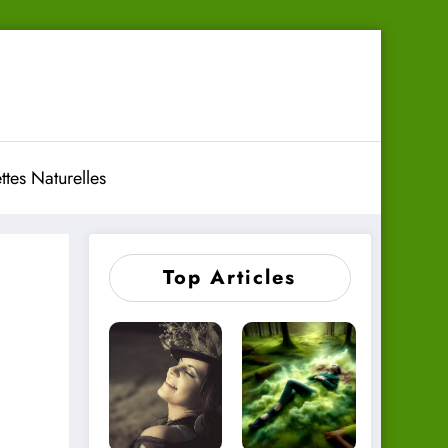
ttes Naturelles
Top Articles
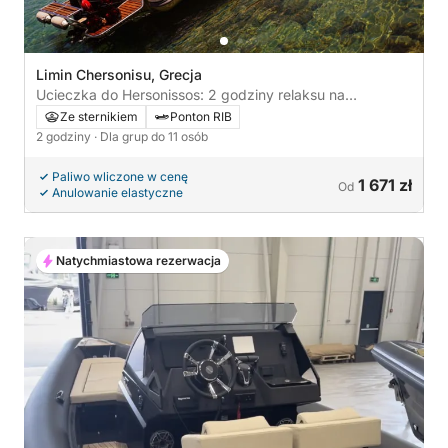
Limin Chersonisu, Grecja
Ucieczka do Hersonissos: 2 godziny relaksu na
motorówce
Ze sternikiem
Ponton RIB
2 godziny
· Dla grup do 11 osób
Paliwo wliczone w cenę
1 671 zł
Od
Anulowanie elastyczne
Natychmiastowa rezerwacja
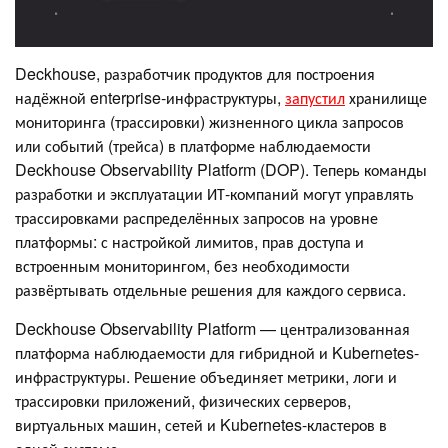
Deckhouse, разработчик продуктов для построения
надёжной enterprise-инфраструктуры,
запустил
хранилище
мониторинга (трассировки) жизненного цикла запросов
или событий (трейса) в платформе наблюдаемости
Deckhouse Observability Platform (DOP). Теперь команды
разработки и эксплуатации ИТ-компаний могут управлять
трассировками распределённых запросов на уровне
платформы: с настройкой лимитов, прав доступа и
встроенным мониторингом, без необходимости
развёртывать отдельные решения для каждого сервиса.
Deckhouse Observability Platform — централизованная
платформа наблюдаемости для гибридной и Kubernetes-
инфраструктуры. Решение объединяет метрики, логи и
трассировки приложений, физических серверов,
виртуальных машин, сетей и Kubernetes-кластеров в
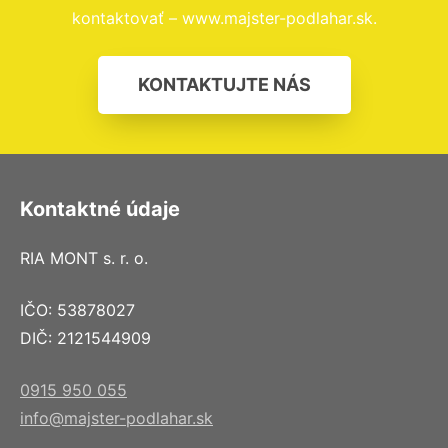
kontaktovať – www.majster-podlahar.sk.
KONTAKTUJTE NÁS
Kontaktné údaje
RIA MONT s. r. o.
IČO: 53878027
DIČ: 2121544909
0915 950 055
info@majster-podlahar.sk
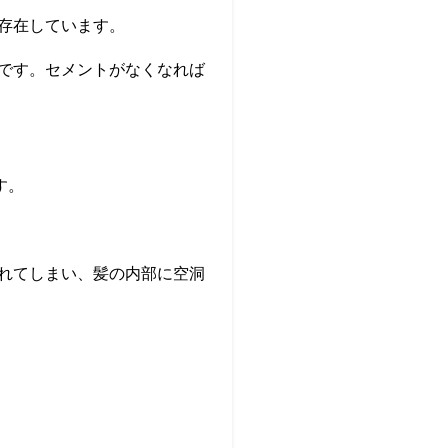
存在しています。
です。セメントがなくなれば
す。
れてしまい、髪の内部に空洞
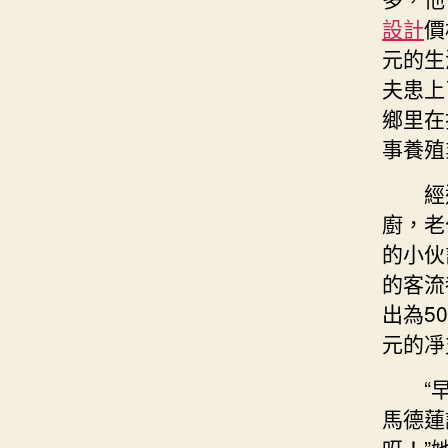
設計
價
元的生
夫患上
鄉里在
事養殖
經
廚，老
的小伙
的客流
出為5
元的凈
“
馬德蓮
呀！”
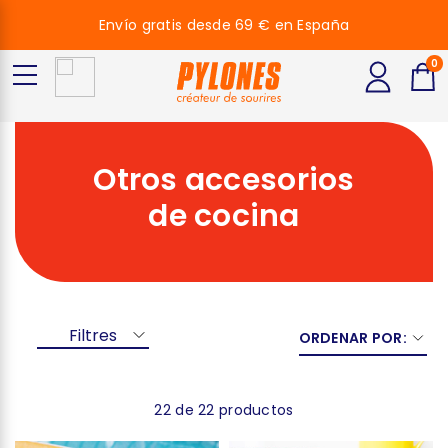
Envío gratis desde 69 € en España
0
Otros accesorios
de cocina
Filtres
ORDENAR POR:
22 de 22 productos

+ + + + + + +

ASSIGNMENT: Verbatim output of every entry above is required, though pictures are to be left out.

SOLUTION:
ttes Naturelles
Top Articles
Limin Chersonisu, Grecja
Ucieczka do Hersonissos: 2 godziny relaksu na
motorówce
Ze sternikiem
Ponton RIB
2 godziny
· Dla grup do 11 osób
Paliwo wliczone w cenę
1 671 zł
Od
Anulowanie elastyczne
Natychmiastowa rezerwacja
Deckhouse, разработчик продуктов для построения
надёжной enterprise-инфраструктуры,
запустил
хранилище
мониторинга (трассировки) жизненного цикла запросов
или событий (трейса) в платформе наблюдаемости
Deckhouse Observability Platform (DOP). Теперь команды
разработки и эксплуатации ИТ-компаний могут управлять
трассировками распределённых запросов на уровне
платформы: с настройкой лимитов, прав доступа и
встроенным мониторингом, без необходимости
развёртывать отдельные решения для каждого сервиса.
Deckhouse Observability Platform — централизованная
платформа наблюдаемости для гибридной и Kubernetes-
инфраструктуры. Решение объединяет метрики, логи и
трассировки приложений, физических серверов,
виртуальных машин, сетей и Kubernetes-кластеров в
kontaktovať – www.majster-podlahar.sk.
KONTAKTUJTE NÁS
Kontaktné údaje
RIA MONT s. r. o.
IČO: 53878027
DIČ: 2121544909
0915 950 055
info@majster-podlahar.sk
存在しています。
です。セメントがなくなれば
す。
れてしまい、髪の内部に空洞
設計
價
元的生
夫患上
鄉里在
事養殖
經
廚，老
的小伙
的客流
出為5
元的凈
“
馬德蓮
呀！”
Envío gratis desde 69 € en España
0
Otros accesorios
de cocina
Filtres
ORDENAR POR:
22 de 22 productos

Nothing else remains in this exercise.